Muitas ainda são as dúvidas a respeito da origem da vida. Não há consenso sobre quando ou onde tudo começou. Os primeiros organismos surgiram na Terra ou em algum outro planeta? Como um ser vivo carregado de informação genética emergiu de matéria-prima inerte, não-viva, também é uma incógnita. Teria sido através de processos auto-ordenadores, intrínsecos da matéria? A “sopa primordial” continua quente, mas suas bases têm sido constantemente reavaliadas a partir de novas descobertas – hipóteses diferentes surgem quase todos os meses. A única certeza sobre a forma de vida inicial é a sua complexidade mínima (é a “parede à esquerda” da qual falava o falecido paleontólogo Stephen Jay Gould).

Não sabemos se estamos sozinhos no Universo ou se o cosmo pulsa vivo. A vida pode ser uma propriedade inerente à matéria, mas tudo talvez não passe de uma confluência de eventos única e sem paralelos em nenhum planeta. Se voltássemos a fita da história da Terra, qualquer pequena alteração na gigantesca cadeia de eventos que levou até o momento em que você lê essas linhas poderia resultar em um mundo indescritivelmente distinto daquele do lado de fora (e de dentro!) da sua janela. Entender como surgiu a vida e como ela evoluiu nos últimos 4 bilhões de anos é prestar um tributo à contingência e à idéia de que alguns dos aspectos aparentemente mais banais da natureza são paradoxalmente os mais improváveis e os mais maravilhosos.

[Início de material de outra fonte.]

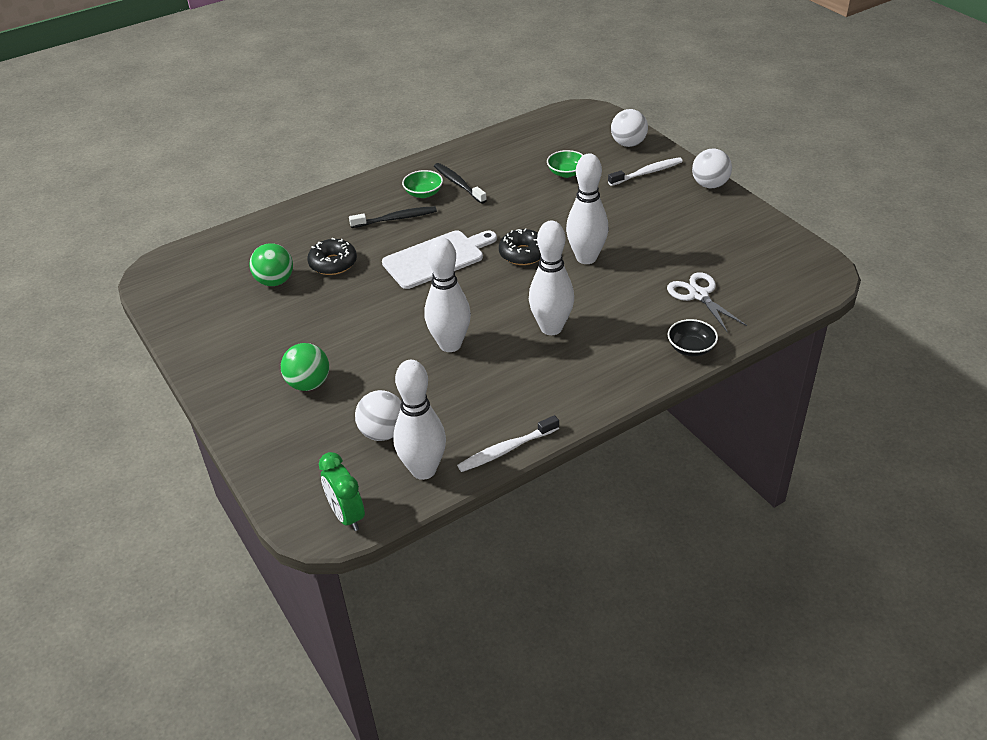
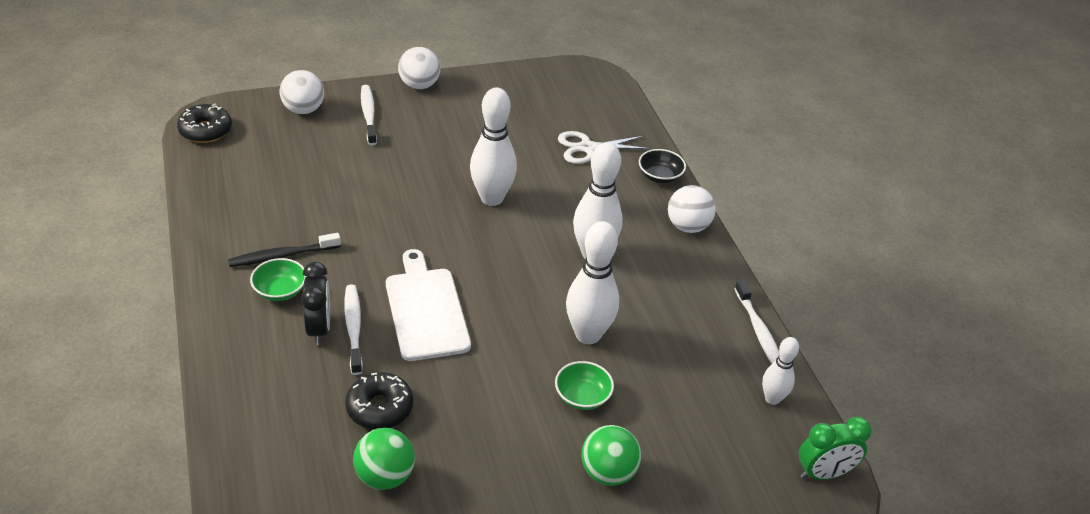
camera: 80 degrees left, 0 degrees up
(383, 432) = (710, 420): white ball -> white ball (687, 226)
(395, 219) = (319, 328): black toothbrush -> black clock
(402, 232) = (353, 328): none -> white toothbrush
(423, 470) = (772, 398): white bowling pin -> white bowling pin, size x0.57
(523, 254) = (458, 240): black donut -> black donut (205, 130)
(566, 173) = (325, 167): green bowl -> green bowl (582, 396)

Post-scriptum: Há uma vasta bibliografia sobre esses temas, com diferentes abordagens. Alguns livros têm tradução para o português: “O que é a vida?” de Erwin Schrödinger (o livro, de 1944, está compreensivelmente defasado, mas ainda é instigante); “O que é a vida? 50 anos depois” (vários autores, entre eles o supracitado S.J.Gould, Stuart Kauffman e Roger Penrose); e “O quinto milagre”, do físico Paul Davies. Sobre a contingência na evolução, os primeiros e os últimos capítulos do “Vida maravilhosa” (originalmente publicado em 1989), de S.J. Gould, são muito interessantes – há um extraordinário filme de Frank Capra, de 1946, chamado “It's a wonderful life” (no Brasil intitulado, sabe-se lá o porquê, "A felicidade não se compra”) que também trata do assunto. Sobre reconstruções de como seriam possíveis organismos extraterrenos, “Cosmos” (tanto a série quanto o livro), de Carl Sagan, é uma boa introdução.